21–23 Jun 2021
Europe/London timezone

"Decontestation of the Essentially Contestable”: Biopolitics, Ideology and Fantasy in Kurdish Conflict

22 Jun 2021, 18:00

Description

The Kurdish Conflict in Turkey has a deep and violent history consisting of cycle upon cycle of conflict. The current armed conflict between Partiya Karkerên Kurdistan (Kurdistan Workers Party, or PKK) and Turkish Republic has been ongoing since mid-1970s. On the one hand, the political, human and economic cost of war have been staggering with a price tag over $300 million, an increasing social/death toll, and the sheer number of displaced people, resulting in a deeply-divided and polarized society. On the other hand, despite the impact of the violence and the conflict on everyday life, the Republic of Turkey has systematically back-grounded the political dimension of the conflict and actively prevented the public/political contestation by maintaining a prevailing discourse: “There is no Kurdish Conflict”. As such the conflict – that had become a Gordian knot - has remained unresolved. The paper argues that understanding the nature, form and dynamics of this de-politisation strategy can cast a different light upon the resistance towards the peace and the resolution/transformation of this intractable political conflict and account for the resistance towards its resolution. The paper accordingly raises the following questions: How does non-recognition of the political character of the Kurdish Conflict work? What does this de-politisation/contestation exactly consist of? and How does the decontestation of the Kurdish Conflict become possible?

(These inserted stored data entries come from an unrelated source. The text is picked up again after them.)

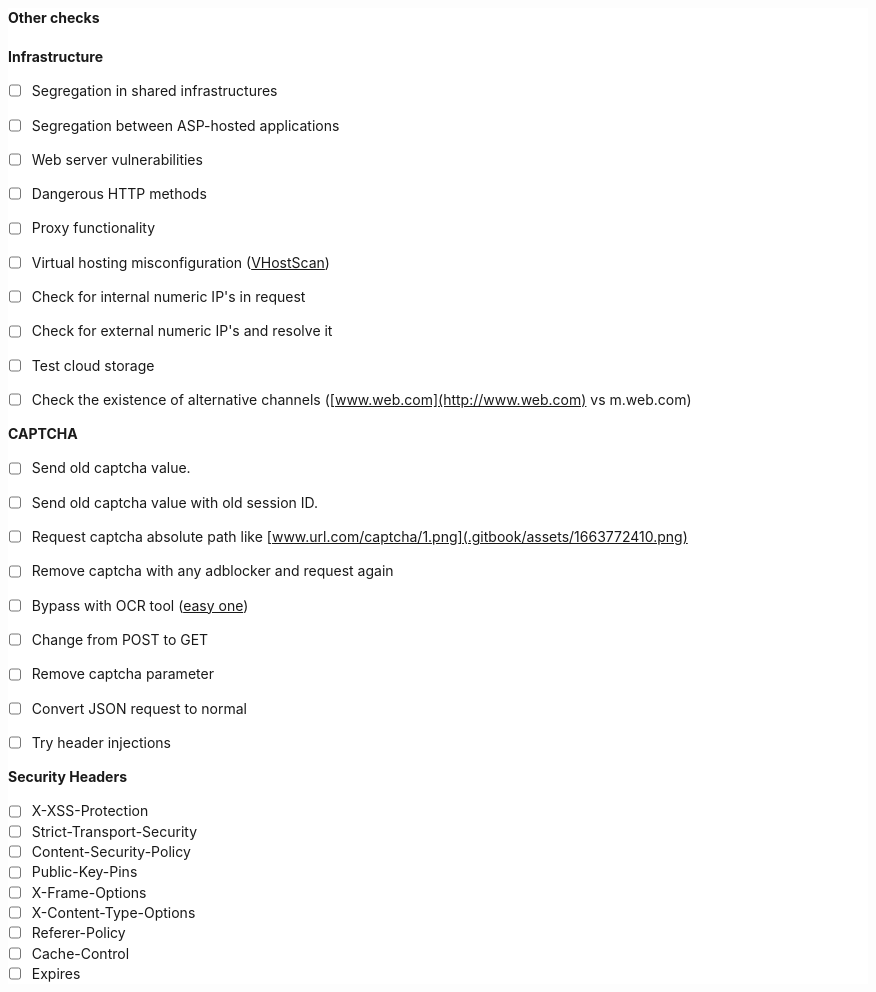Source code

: ####

#### Other checks



**Infrastructure**

* [ ] Segregation in shared infrastructures
* [ ] Segregation between ASP-hosted applications
* [ ] Web server vulnerabilities
* [ ] Dangerous HTTP methods
* [ ] Proxy functionality
* [ ] Virtual hosting misconfiguration ([VHostScan](https://github.com/codingo/VHostScan))
* [ ] Check for internal numeric IP's in request
* [ ] Check for external numeric IP's and resolve it
* [ ] Test cloud storage
* [ ] Check the existence of alternative channels ([www.web.com](http://www.web.com) vs m.web.com)



**CAPTCHA**

* [ ] Send old captcha value.
* [ ] Send old captcha value with old session ID.
* [ ] Request captcha absolute path like [www.url.com/captcha/1.png](.gitbook/assets/1663772410.png)
* [ ] Remove captcha with any adblocker and request again
* [ ] Bypass with OCR tool ([easy one](https://github.com/pry0cc/prys-hacks/blob/master/image-to-text))
* [ ] Change from POST to GET
* [ ] Remove captcha parameter
* [ ] Convert JSON request to normal
* [ ] Try header injections



**Security Headers**

* [ ] X-XSS-Protection
* [ ] Strict-Transport-Security
* [ ] Content-Security-Policy
* [ ] Public-Key-Pins
* [ ] X-Frame-Options
* [ ] X-Content-Type-Options
* [ ] Referer-Policy
* [ ] Cache-Control
* [ ] Expires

By advancing a critical inquiry into the conditions of the de-politisation, the paper draws on the work of scholars such as Foucault (1980), Agamben (1998), Freeden (1996), Laclau and Mouffe (1985), Derrida (1970), Lacan (1977) and Glynos and Howarth (2007) and argues that the political dimension of the Kurdish Conflict has been kept at bay with a hegemonic assemblage of biopolitical practices and ideological/fantasmatic articulations.